Last month’s indictment in the District Court of Pennsylvania alleging China conspired to steal trade secrets from prominent US companies is proof that one of the oldest, and still most effective, tricks in the book – Spear phishing – is alive and well.
You would think in 2014 those of us who spend the lion share of our day staring at a computer screen would be savvy to this trick but time and time again hackers and cybercriminals gain access to sensitive data by sending a seemingly legitimate email to unsuspecting employees. How can this still be happening? Don’t our organizations have a defense in depth strategy that protects us?
The fact of the matter is that all the technology in the world cannot make up for a workforce that doesn’t realize they play a key part in their company’s security strategy. I spent the majority of my childhood playing football. One of the first things my coach taught me, even before strapping on my helmet, was that everyone on the team has to do their job in order for the team to win. Your team might have the best quarterback in the league, but if the offensive line consistently misses blocks your quarterback will likely end up on his back most of the time and your team will be hard pressed to win. The great Vince Lombardi said it best, “The achievements of an organization are the results of the combined effort of each individual.”
This same rule applies to security and compliance in an organization.
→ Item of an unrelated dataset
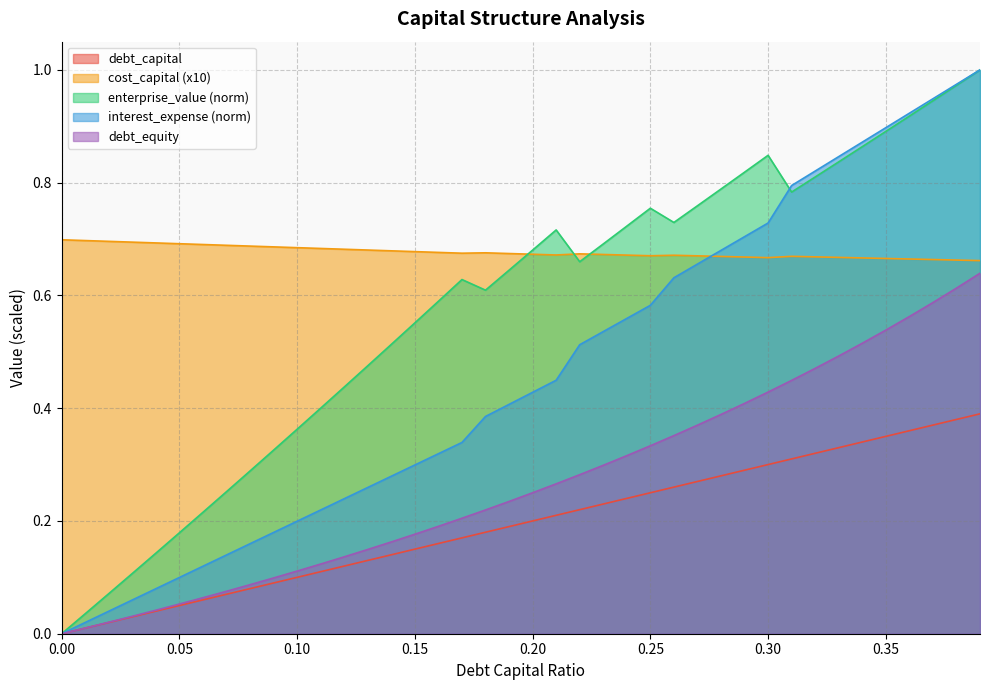

True or false: enterprise_value (norm) has a value of 1.6 at 0.35.

False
You may have an IT organization that has built a best of breed security technology portfolio to protect the network, applications, and computing infrastructure, but if employees don’t keep up their end of the bargain and click on suspicious links in emails, use unapproved USBs, or share company sensitive data in unsecured ways, your security solution will end up on its back, and your organization will be hard pressed to beat the hackers.
To be fair, employees generally do not want to harm their organization. Many times the issue comes down to lack of time and focus. Most IT groups are constantly making tradeoffs between mission critical projects. The marketing team needs IT support for their new content management system. HR needs new employees provisioned in the myriad of company systems. New equipment needs to be installed and integrated into the network. And, oh yes, don’t forget to both monitor the security infrastructure for critical alerts and train employees on proper security protocols. There simply is not enough time in the day for IT organizations to get everything done.
In an effort to reduce the workload on IT we are seeing more and more companies move from product centric security strategies towards Security-as-a-Service approaches. With Security-as-a-Service, IT organizations can offload time-consuming tasks like monitoring network traffic, reviewing log data, and protecting web applications to a trusted team whose sole purpose is to provide this service. With a team of experts working to protect their environments from external threats, IT can focus on preparing the workforce to deal with threats such as Spear phishing. Over time, with regular training, organizations can see real improvements in how their employees deal with threats directed at them.
So now is the time to ask yourself this question: what am I doing to enable my workforce to protect their own security and the security of my organization?